InjuriesInjury and equipment stoppages
Officials stop the clock when player safety requires attention. A player who is injured, loses required equipment, or creates an official stoppage may have to leave for at least one play unless the applicable rule or a charged timeout allows them to remain. Teams may also be charged a timeout in some injury situations, especially late in a half.
A 10-second runoff can apply in some codes when the clock stops solely for an injured player from the team that benefits from the stoppage and that team has no timeout available or chooses not to use one. This is not a judgment that the injury is fake. It is a timing rule that preserves the clock status that would have existed if play had continued normally.
ReplayReplay and clock corrections
Replay can change the clock because the original ruling may have stopped time when the correct ruling would not have stopped it. For example, a pass ruled incomplete on the field might be changed to a completed catch with the runner down inbounds. If the clock should have kept running, the replay official or referee may restore the proper time and, in some codes and late-game situations, apply a runoff.
Replay timing rules are tightly code-specific. Some allow a team timeout to avoid a runoff. Some limit whether the runoff can be declined. The important concept is that review is not only about possession, spot, or score; it can also correct the clock to match the ruling that should have been made live.
Timeout optionsHow teams can avoid or decline it
Many runoff rules allow the team charged with the runoff to spend a remaining timeout to prevent the 10 seconds from being deducted. That choice keeps time on the game clock but costs a timeout. If the team has no timeouts, or chooses not to use one, the runoff is enforced when the rule requires it.
The opponent's choice can also matter.

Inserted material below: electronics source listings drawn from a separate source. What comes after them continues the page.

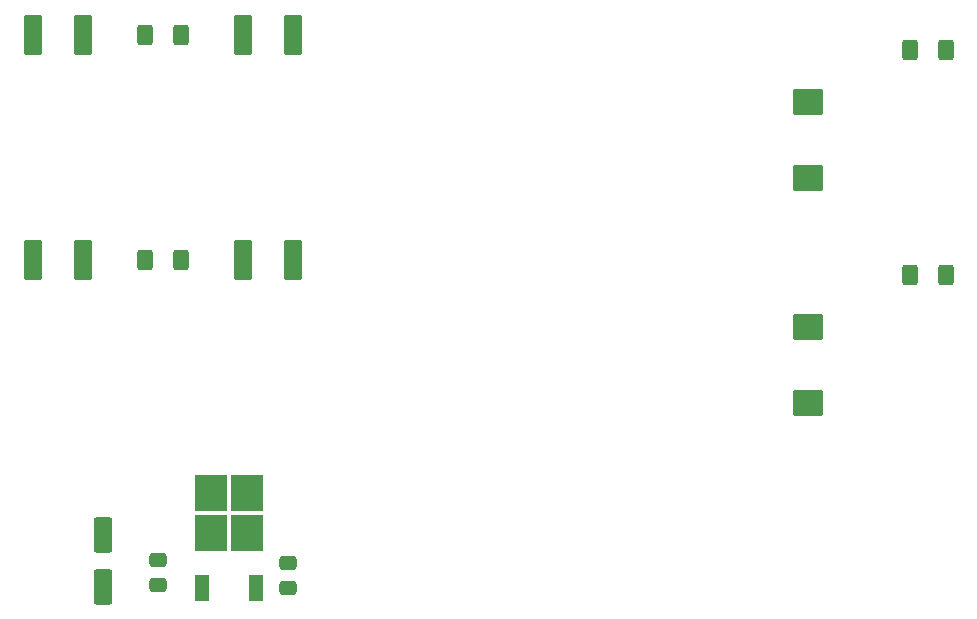
<source format=gtp>
%TF.GenerationSoftware,KiCad,Pcbnew,6.0.9+dfsg-1*%
%TF.CreationDate,2022-12-03T23:10:23+00:00*%
%TF.ProjectId,Token_Ring_MAU,546f6b65-6e5f-4526-996e-675f4d41552e,rev?*%
%TF.SameCoordinates,Original*%
%TF.FileFunction,Paste,Top*%
%TF.FilePolarity,Positive*%
%FSLAX46Y46*%
G04 Gerber Fmt 4.6, Leading zero omitted, Abs format (unit mm)*
G04 Created by KiCad (PCBNEW 6.0.9+dfsg-1) date 2022-12-03 23:10:23*
%MOMM*%
%LPD*%
G01*
G04 APERTURE LIST*
G04 Aperture macros list*
%AMRoundRect*
0 Rectangle with rounded corners*
0 $1 Rounding radius*
0 $2 $3 $4 $5 $6 $7 $8 $9 X,Y pos of 4 corners*
0 Add a 4 corners polygon primitive as box body*
4,1,4,$2,$3,$4,$5,$6,$7,$8,$9,$2,$3,0*
0 Add four circle primitives for the rounded corners*
1,1,$1+$1,$2,$3*
1,1,$1+$1,$4,$5*
1,1,$1+$1,$6,$7*
1,1,$1+$1,$8,$9*
0 Add four rect primitives between the rounded corners*
20,1,$1+$1,$2,$3,$4,$5,0*
20,1,$1+$1,$4,$5,$6,$7,0*
20,1,$1+$1,$6,$7,$8,$9,0*
20,1,$1+$1,$8,$9,$2,$3,0*%
G04 Aperture macros list end*
%ADD10RoundRect,0.250000X0.475000X-0.337500X0.475000X0.337500X-0.475000X0.337500X-0.475000X-0.337500X0*%
%ADD11RoundRect,0.250000X0.537500X1.450000X-0.537500X1.450000X-0.537500X-1.450000X0.537500X-1.450000X0*%
%ADD12RoundRect,0.250000X1.025000X-0.875000X1.025000X0.875000X-1.025000X0.875000X-1.025000X-0.875000X0*%
%ADD13RoundRect,0.250000X-0.400000X-0.625000X0.400000X-0.625000X0.400000X0.625000X-0.400000X0.625000X0*%
%ADD14RoundRect,0.250000X0.550000X-1.250000X0.550000X1.250000X-0.550000X1.250000X-0.550000X-1.250000X0*%
%ADD15R,2.750000X3.050000*%
%ADD16R,1.200000X2.200000*%
G04 APERTURE END LIST*
D10*
X129000000Y-105937500D03*
X129000000Y-103862500D03*
D11*
X122637500Y-78450000D03*
X118362500Y-78450000D03*
X140417500Y-78450000D03*
X136142500Y-78450000D03*
D12*
X184000000Y-71490000D03*
X184000000Y-65090000D03*
X184000000Y-90540000D03*
X184000000Y-84140000D03*
D13*
X127840000Y-59400000D03*
X130940000Y-59400000D03*
X192610000Y-79720000D03*
X195710000Y-79720000D03*
X192610000Y-60670000D03*
X195710000Y-60670000D03*
D14*
X124300000Y-106109000D03*
X124300000Y-101709000D03*
D11*
X122637500Y-59400000D03*
X118362500Y-59400000D03*
X140417500Y-59400000D03*
X136142500Y-59400000D03*
D15*
X133475000Y-101575000D03*
X136525000Y-101575000D03*
X133475000Y-98225000D03*
X136525000Y-98225000D03*
D16*
X132720000Y-106200000D03*
X137280000Y-106200000D03*
D13*
X127840000Y-78450000D03*
X130940000Y-78450000D03*
D10*
X140000000Y-106193500D03*
X140000000Y-104118500D03*
M02*

</source>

In some penalty situations, the offended team may accept the yardage but decline the runoff, or decline the entire enforcement. That prevents a leading team from using a runoff rule to drain the clock on purpose. Replay and injury runoffs can have different options, so officials announce the available choices before putting the ball back in play.

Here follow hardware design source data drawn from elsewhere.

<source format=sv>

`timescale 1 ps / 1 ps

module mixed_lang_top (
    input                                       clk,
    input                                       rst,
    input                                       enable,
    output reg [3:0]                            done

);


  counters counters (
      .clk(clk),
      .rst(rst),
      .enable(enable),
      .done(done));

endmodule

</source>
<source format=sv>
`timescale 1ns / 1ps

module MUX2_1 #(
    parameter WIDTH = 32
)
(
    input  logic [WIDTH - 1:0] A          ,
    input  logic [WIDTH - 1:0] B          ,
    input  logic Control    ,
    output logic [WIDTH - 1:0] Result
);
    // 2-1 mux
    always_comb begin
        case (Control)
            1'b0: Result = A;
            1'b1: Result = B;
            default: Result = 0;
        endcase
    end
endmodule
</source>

ExamplesPractical timing reads
- Incomplete pass: the clock normally stops and the next play usually starts on the snap.
- Runner tackled inbounds: the clock normally keeps running unless another rule, timeout, penalty, injury, measurement, or review stops it.
- Runner out of bounds: the clock stops, but the restart can depend on the level of play and the time remaining.
- Intentional grounding with the clock running late: a yardage penalty, loss of down, and possible runoff can all matter depending on the code.
- Replay changes incomplete to complete inbounds: the clock may be reset to reflect that it should have continued running, and a runoff may apply late in a half.
Common argumentsMisunderstandings to avoid
- "Out of bounds always stops the clock until the snap": it often stops the clock, but many codes restart it on the ready-for-play signal outside specific late-game windows.
- "A first down always stops the clock": first-down timing differs by level and has changed in major codes. Do not assume NFL, college, and high school mechanics are identical.
- "A runoff is a penalty everyone can choose freely": runoff options depend on the rule. Yardage, timeout use, decline options, and replay corrections are separate issues.
- "Any injury late in the game is a runoff": the runoff usually depends on which team benefits, whether the clock was running, whether the stoppage was solely for the injury, and whether a timeout is available.
- "The offense can always spike after any clock stoppage": a legal spike requires a snap and enough time for a down. If a runoff ends the period, there is no next spike.